It’s inevitable. At some point you will find yourself at the funeral of a friend or family member. And when that happens, will you know what to say to offer your friend or loved one genuine comfort?
When someone dies, especially if the person had a tough life or suffered through illness, visitors and preachers usually offer comfort to survivors by saying, “Just remember she’s in a better place.”
Few people realize the lack of consolation that offers. First, do not assume the survivors actually believe in the existence of that “better place”. Some religious traditions teach such, and some do not. Some adherents believe it; some do not. Even if the family’s belief system allows for it, at that point they can hardly imagine a “better place” for their loved one than right here by their side. The absence is huge and the pain immense.
Besides, the phrase can make mourners feel like they are being chastised for being sad. Sometimes the chastisement is even explicitly spoken: “You shouldn’t be sad; that’s selfish.” Or “Don’t you realize your loved one is in a better place? You wouldn’t wish them back here in pain, would you?” Or “You’d be better off if you stop crying and think about how happy he is.”
So what do you say?
Here is the truth: Grief from the death of a beloved person is always a mixed experience. There are indeed things for which survivors are grateful – i.e. that she’s not suffering, that he’s in heaven, that no one needs to keep constant vigil, that the person lived long and well, etc. Yet at the very same time, survivors desperately miss that irreplaceable laugh, touch, wisdom, or presence. You offer your clients far more consolation if you recognize both sides.

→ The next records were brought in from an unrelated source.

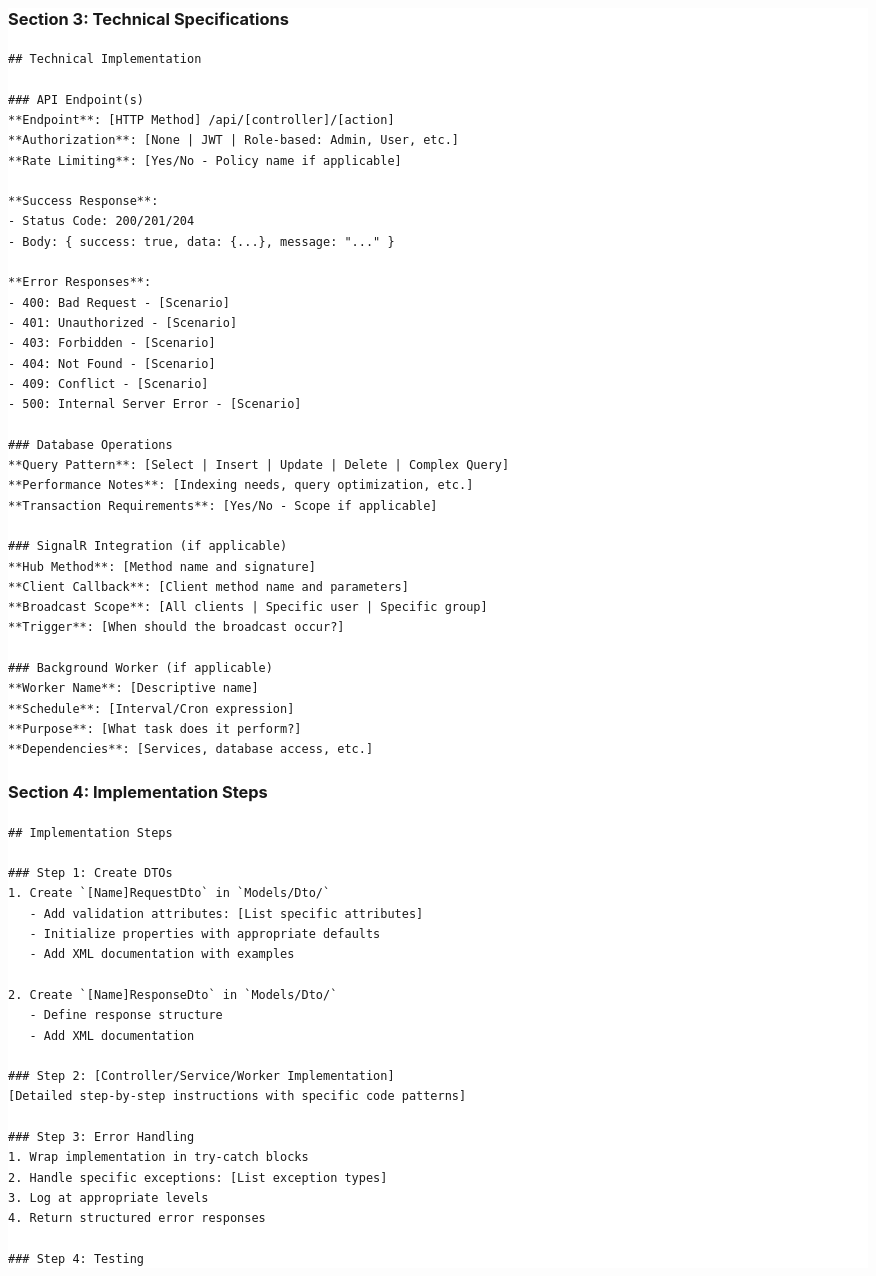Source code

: ### Section 3: Technical Specifications
```
## Technical Implementation

### API Endpoint(s)
**Endpoint**: [HTTP Method] /api/[controller]/[action]
**Authorization**: [None | JWT | Role-based: Admin, User, etc.]
**Rate Limiting**: [Yes/No - Policy name if applicable]

**Success Response**: 
- Status Code: 200/201/204
- Body: { success: true, data: {...}, message: "..." }

**Error Responses**:
- 400: Bad Request - [Scenario]
- 401: Unauthorized - [Scenario]
- 403: Forbidden - [Scenario]
- 404: Not Found - [Scenario]
- 409: Conflict - [Scenario]
- 500: Internal Server Error - [Scenario]

### Database Operations
**Query Pattern**: [Select | Insert | Update | Delete | Complex Query]
**Performance Notes**: [Indexing needs, query optimization, etc.]
**Transaction Requirements**: [Yes/No - Scope if applicable]

### SignalR Integration (if applicable)
**Hub Method**: [Method name and signature]
**Client Callback**: [Client method name and parameters]
**Broadcast Scope**: [All clients | Specific user | Specific group]
**Trigger**: [When should the broadcast occur?]

### Background Worker (if applicable)
**Worker Name**: [Descriptive name]
**Schedule**: [Interval/Cron expression]
**Purpose**: [What task does it perform?]
**Dependencies**: [Services, database access, etc.]
```

### Section 4: Implementation Steps
```
## Implementation Steps

### Step 1: Create DTOs
1. Create `[Name]RequestDto` in `Models/Dto/`
   - Add validation attributes: [List specific attributes]
   - Initialize properties with appropriate defaults
   - Add XML documentation with examples

2. Create `[Name]ResponseDto` in `Models/Dto/`
   - Define response structure
   - Add XML documentation

### Step 2: [Controller/Service/Worker Implementation]
[Detailed step-by-step instructions with specific code patterns]

### Step 3: Error Handling
1. Wrap implementation in try-catch blocks
2. Handle specific exceptions: [List exception types]
3. Log at appropriate levels
4. Return structured error responses

### Step 4: Testing
```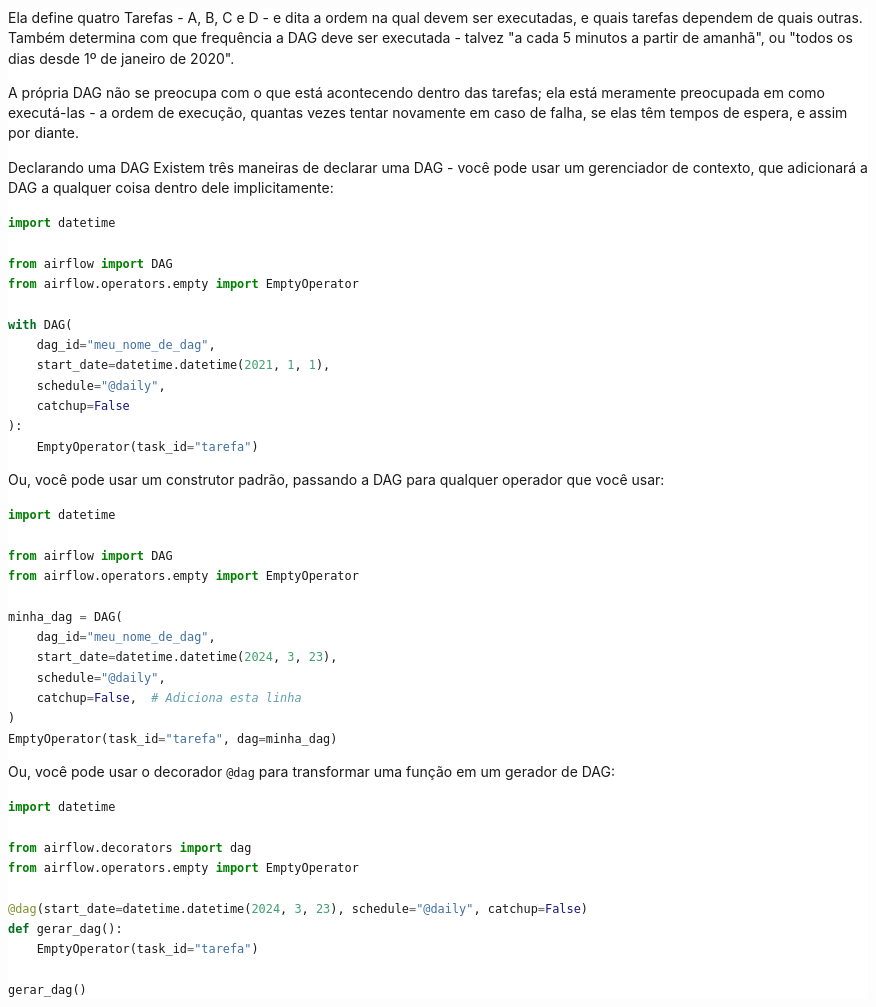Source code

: Ela define quatro Tarefas - A, B, C e D - e dita a ordem na qual devem ser executadas, e quais tarefas dependem de quais outras. Também determina com que frequência a DAG deve ser executada - talvez "a cada 5 minutos a partir de amanhã", ou "todos os dias desde 1º de janeiro de 2020".

A própria DAG não se preocupa com o que está acontecendo dentro das tarefas; ela está meramente preocupada em como executá-las - a ordem de execução, quantas vezes tentar novamente em caso de falha, se elas têm tempos de espera, e assim por diante.

Declarando uma DAG Existem três maneiras de declarar uma DAG - você pode usar um gerenciador de contexto, que adicionará a DAG a qualquer coisa dentro dele implicitamente:

```python
import datetime

from airflow import DAG
from airflow.operators.empty import EmptyOperator

with DAG(
    dag_id="meu_nome_de_dag",
    start_date=datetime.datetime(2021, 1, 1),
    schedule="@daily",
    catchup=False
):
    EmptyOperator(task_id="tarefa")
```

Ou, você pode usar um construtor padrão, passando a DAG para qualquer operador que você usar:

```python
import datetime

from airflow import DAG
from airflow.operators.empty import EmptyOperator

minha_dag = DAG(
    dag_id="meu_nome_de_dag",
    start_date=datetime.datetime(2024, 3, 23),
    schedule="@daily",
    catchup=False,  # Adiciona esta linha
)
EmptyOperator(task_id="tarefa", dag=minha_dag)
```

Ou, você pode usar o decorador `@dag` para transformar uma função em um gerador de DAG:

```python
import datetime

from airflow.decorators import dag
from airflow.operators.empty import EmptyOperator

@dag(start_date=datetime.datetime(2024, 3, 23), schedule="@daily", catchup=False)
def gerar_dag():
    EmptyOperator(task_id="tarefa")

gerar_dag()
```
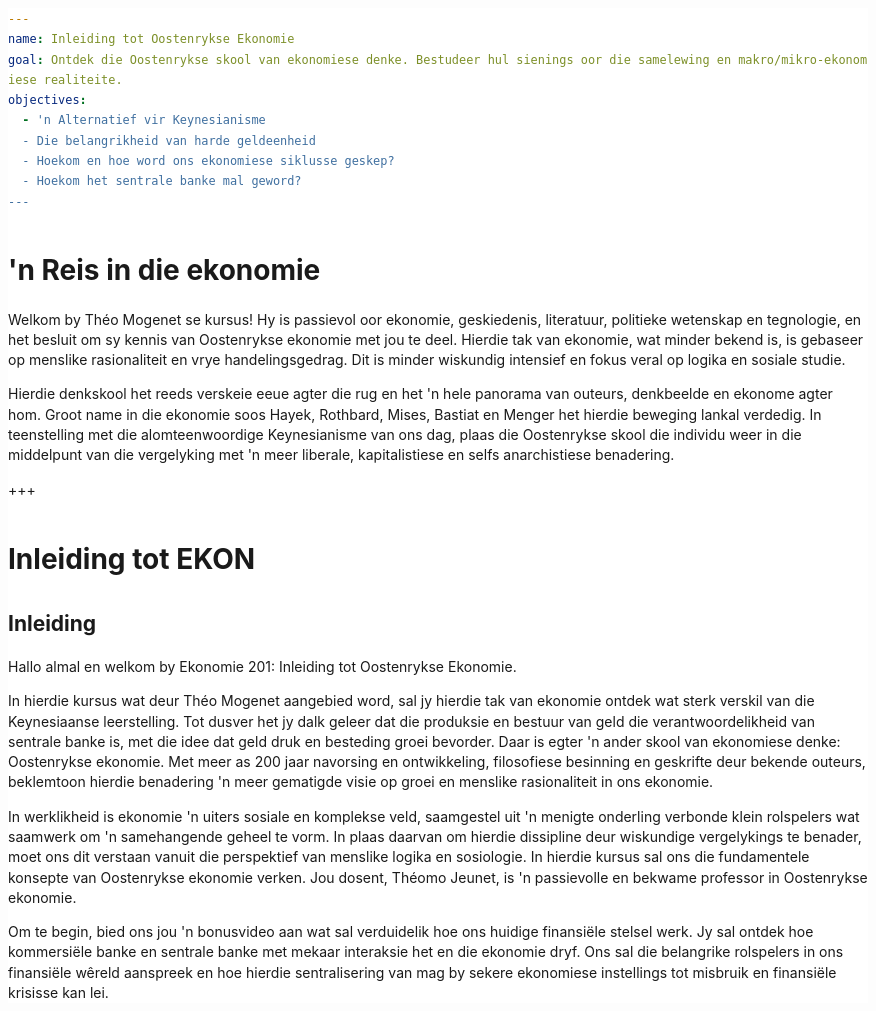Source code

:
 ```yaml
---
name: Inleiding tot Oostenrykse Ekonomie
goal: Ontdek die Oostenrykse skool van ekonomiese denke. Bestudeer hul sienings oor die samelewing en makro/mikro-ekonomiese realiteite.
objectives:
  - 'n Alternatief vir Keynesianisme
  - Die belangrikheid van harde geldeenheid
  - Hoekom en hoe word ons ekonomiese siklusse geskep?
  - Hoekom het sentrale banke mal geword?
---
```


# 'n Reis in die ekonomie

Welkom by Théo Mogenet se kursus! Hy is passievol oor ekonomie, geskiedenis, literatuur, politieke wetenskap en tegnologie, en het besluit om sy kennis van Oostenrykse ekonomie met jou te deel. Hierdie tak van ekonomie, wat minder bekend is, is gebaseer op menslike rasionaliteit en vrye handelingsgedrag. Dit is minder wiskundig intensief en fokus veral op logika en sosiale studie.

Hierdie denkskool het reeds verskeie eeue agter die rug en het 'n hele panorama van outeurs, denkbeelde en ekonome agter hom. Groot name in die ekonomie soos Hayek, Rothbard, Mises, Bastiat en Menger het hierdie beweging lankal verdedig. In teenstelling met die alomteenwoordige Keynesianisme van ons dag, plaas die Oostenrykse skool die individu weer in die middelpunt van die vergelyking met 'n meer liberale, kapitalistiese en selfs anarchistiese benadering.

+++

# Inleiding tot EKON

## Inleiding

Hallo almal en welkom by Ekonomie 201: Inleiding tot Oostenrykse Ekonomie.

In hierdie kursus wat deur Théo Mogenet aangebied word, sal jy hierdie tak van ekonomie ontdek wat sterk verskil van die Keynesiaanse leerstelling. Tot dusver het jy dalk geleer dat die produksie en bestuur van geld die verantwoordelikheid van sentrale banke is, met die idee dat geld druk en besteding groei bevorder. Daar is egter 'n ander skool van ekonomiese denke: Oostenrykse ekonomie. Met meer as 200 jaar navorsing en ontwikkeling, filosofiese besinning en geskrifte deur bekende outeurs, beklemtoon hierdie benadering 'n meer gematigde visie op groei en menslike rasionaliteit in ons ekonomie.

In werklikheid is ekonomie 'n uiters sosiale en komplekse veld, saamgestel uit 'n menigte onderling verbonde klein rolspelers wat saamwerk om 'n samehangende geheel te vorm. In plaas daarvan om hierdie dissipline deur wiskundige vergelykings te benader, moet ons dit verstaan vanuit die perspektief van menslike logika en sosiologie. In hierdie kursus sal ons die fundamentele konsepte van Oostenrykse ekonomie verken. Jou dosent, Théomo Jeunet, is 'n passievolle en bekwame professor in Oostenrykse ekonomie.

Om te begin, bied ons jou 'n bonusvideo aan wat sal verduidelik hoe ons huidige finansiële stelsel werk. Jy sal ontdek hoe kommersiële banke en sentrale banke met mekaar interaksie het en die ekonomie dryf. Ons sal die belangrike rolspelers in ons finansiële wêreld aanspreek en hoe hierdie sentralisering van mag by sekere ekonomiese instellings tot misbruik en finansiële krisisse kan lei.
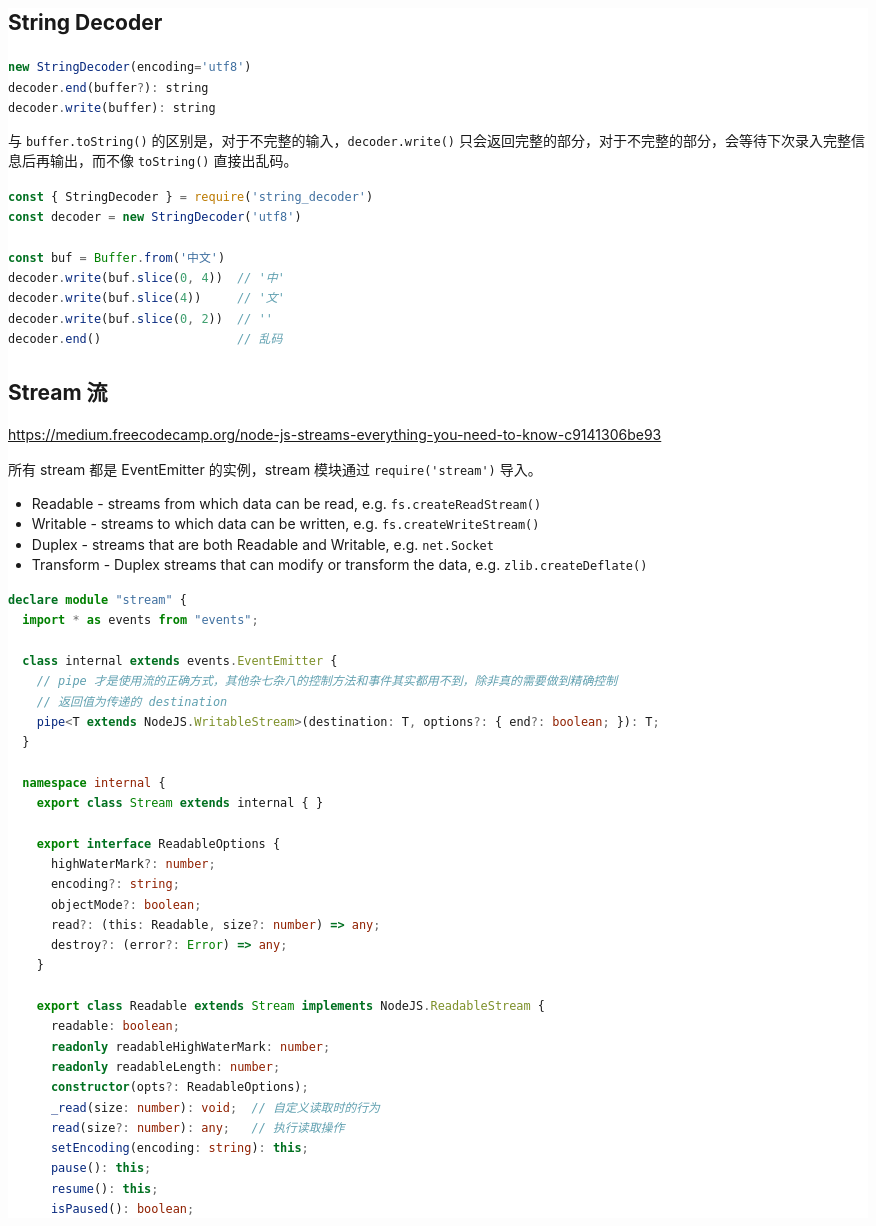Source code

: ## String Decoder

```js
new StringDecoder(encoding='utf8')
decoder.end(buffer?): string
decoder.write(buffer): string
```

与 `buffer.toString()` 的区别是，对于不完整的输入，`decoder.write()` 只会返回完整的部分，对于不完整的部分，会等待下次录入完整信息后再输出，而不像 `toString()` 直接出乱码。

```js
const { StringDecoder } = require('string_decoder')
const decoder = new StringDecoder('utf8')

const buf = Buffer.from('中文')
decoder.write(buf.slice(0, 4))  // '中'
decoder.write(buf.slice(4))     // '文'
decoder.write(buf.slice(0, 2))  // ''
decoder.end()                   // 乱码
```


## Stream 流

https://medium.freecodecamp.org/node-js-streams-everything-you-need-to-know-c9141306be93

所有 stream 都是 EventEmitter 的实例，stream 模块通过 `require('stream')` 导入。

* Readable - streams from which data can be read, e.g. `fs.createReadStream()`
* Writable - streams to which data can be written, e.g. `fs.createWriteStream()`
* Duplex - streams that are both Readable and Writable, e.g. `net.Socket`
* Transform - Duplex streams that can modify or transform the data, e.g. `zlib.createDeflate()`

```ts
declare module "stream" {
  import * as events from "events";

  class internal extends events.EventEmitter {
    // pipe 才是使用流的正确方式，其他杂七杂八的控制方法和事件其实都用不到，除非真的需要做到精确控制
    // 返回值为传递的 destination
    pipe<T extends NodeJS.WritableStream>(destination: T, options?: { end?: boolean; }): T;
  }

  namespace internal {
    export class Stream extends internal { }

    export interface ReadableOptions {
      highWaterMark?: number;
      encoding?: string;
      objectMode?: boolean;
      read?: (this: Readable, size?: number) => any;
      destroy?: (error?: Error) => any;
    }

    export class Readable extends Stream implements NodeJS.ReadableStream {
      readable: boolean;
      readonly readableHighWaterMark: number;
      readonly readableLength: number;
      constructor(opts?: ReadableOptions);
      _read(size: number): void;  // 自定义读取时的行为
      read(size?: number): any;   // 执行读取操作
      setEncoding(encoding: string): this;
      pause(): this;
      resume(): this;
      isPaused(): boolean;
```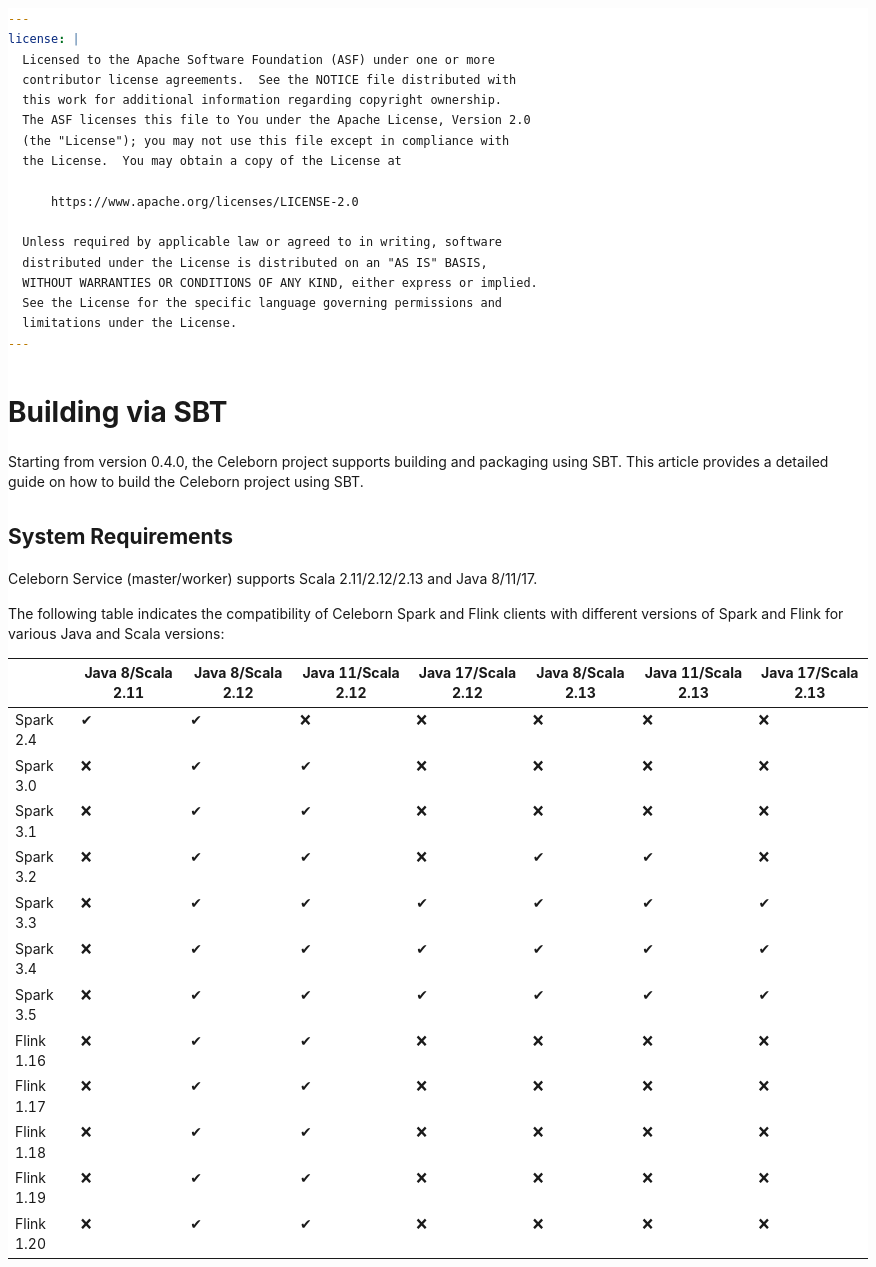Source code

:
 ```yaml
---
license: |
  Licensed to the Apache Software Foundation (ASF) under one or more
  contributor license agreements.  See the NOTICE file distributed with
  this work for additional information regarding copyright ownership.
  The ASF licenses this file to You under the Apache License, Version 2.0
  (the "License"); you may not use this file except in compliance with
  the License.  You may obtain a copy of the License at

      https://www.apache.org/licenses/LICENSE-2.0

  Unless required by applicable law or agreed to in writing, software
  distributed under the License is distributed on an "AS IS" BASIS,
  WITHOUT WARRANTIES OR CONDITIONS OF ANY KIND, either express or implied.
  See the License for the specific language governing permissions and
  limitations under the License.
---
```


# Building via SBT

Starting from version 0.4.0, the Celeborn project supports building and packaging using SBT. This article provides a detailed guide on how to build the Celeborn project using SBT.

## System Requirements

Celeborn Service (master/worker) supports Scala 2.11/2.12/2.13 and Java 8/11/17.

The following table indicates the compatibility of Celeborn Spark and Flink clients with different versions of Spark and Flink for various Java and Scala versions:

|            | Java 8/Scala 2.11 | Java 8/Scala 2.12 | Java 11/Scala 2.12 | Java 17/Scala 2.12 | Java 8/Scala 2.13 | Java 11/Scala 2.13 | Java 17/Scala 2.13 |
|------------|-------------------|-------------------|--------------------|--------------------|-------------------|--------------------|--------------------|
| Spark 2.4  | &#10004;          | &#10004;          | &#x274C;           | &#x274C;           | &#x274C;          | &#x274C;           | &#x274C;           |
| Spark 3.0  | &#x274C;          | &#10004;          | &#10004;           | &#x274C;           | &#x274C;          | &#x274C;           | &#x274C;           |
| Spark 3.1  | &#x274C;          | &#10004;          | &#10004;           | &#x274C;           | &#x274C;          | &#x274C;           | &#x274C;           |
| Spark 3.2  | &#x274C;          | &#10004;          | &#10004;           | &#x274C;           | &#10004;          | &#10004;           | &#x274C;           |
| Spark 3.3  | &#x274C;          | &#10004;          | &#10004;           | &#10004;           | &#10004;          | &#10004;           | &#10004;           |
| Spark 3.4  | &#x274C;          | &#10004;          | &#10004;           | &#10004;           | &#10004;          | &#10004;           | &#10004;           |
| Spark 3.5  | &#x274C;          | &#10004;          | &#10004;           | &#10004;           | &#10004;          | &#10004;           | &#10004;           |
| Flink 1.16 | &#x274C;          | &#10004;          | &#10004;           | &#x274C;           | &#x274C;          | &#x274C;           | &#x274C;           |
| Flink 1.17 | &#x274C;          | &#10004;          | &#10004;           | &#x274C;           | &#x274C;          | &#x274C;           | &#x274C;           |
| Flink 1.18 | &#x274C;          | &#10004;          | &#10004;           | &#x274C;           | &#x274C;          | &#x274C;           | &#x274C;           |
| Flink 1.19 | &#x274C;          | &#10004;          | &#10004;           | &#x274C;           | &#x274C;          | &#x274C;           | &#x274C;           |
| Flink 1.20 | &#x274C;          | &#10004;          | &#10004;           | &#x274C;           | &#x274C;          | &#x274C;           | &#x274C;           |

When you are faced with the death of a friend or family member, say or write things like “It must be a relief that she’s finally at peace, and I know you have precious memories of your time with her. And yet, it’s hard to ignore the pain in your heart and the gaping void caused by her absence in your life. Most grieving people constantly bounce back and forth between gratitude and sadness. That’s entirely normal and expected. I hope you can just let yourself experience whatever it’s like for you at any moment in time, without anyone judging you for it. Be patient with yourself, and healing will come.”
When you acknowledge and validate a grieving person’s experience of intensely mixed emotions, you immediately stand out from those who urge them to suppress the uncomfortable half of the equation. You offer genuine consolation, your friend or family member feels understood, and you become a true source of comfort.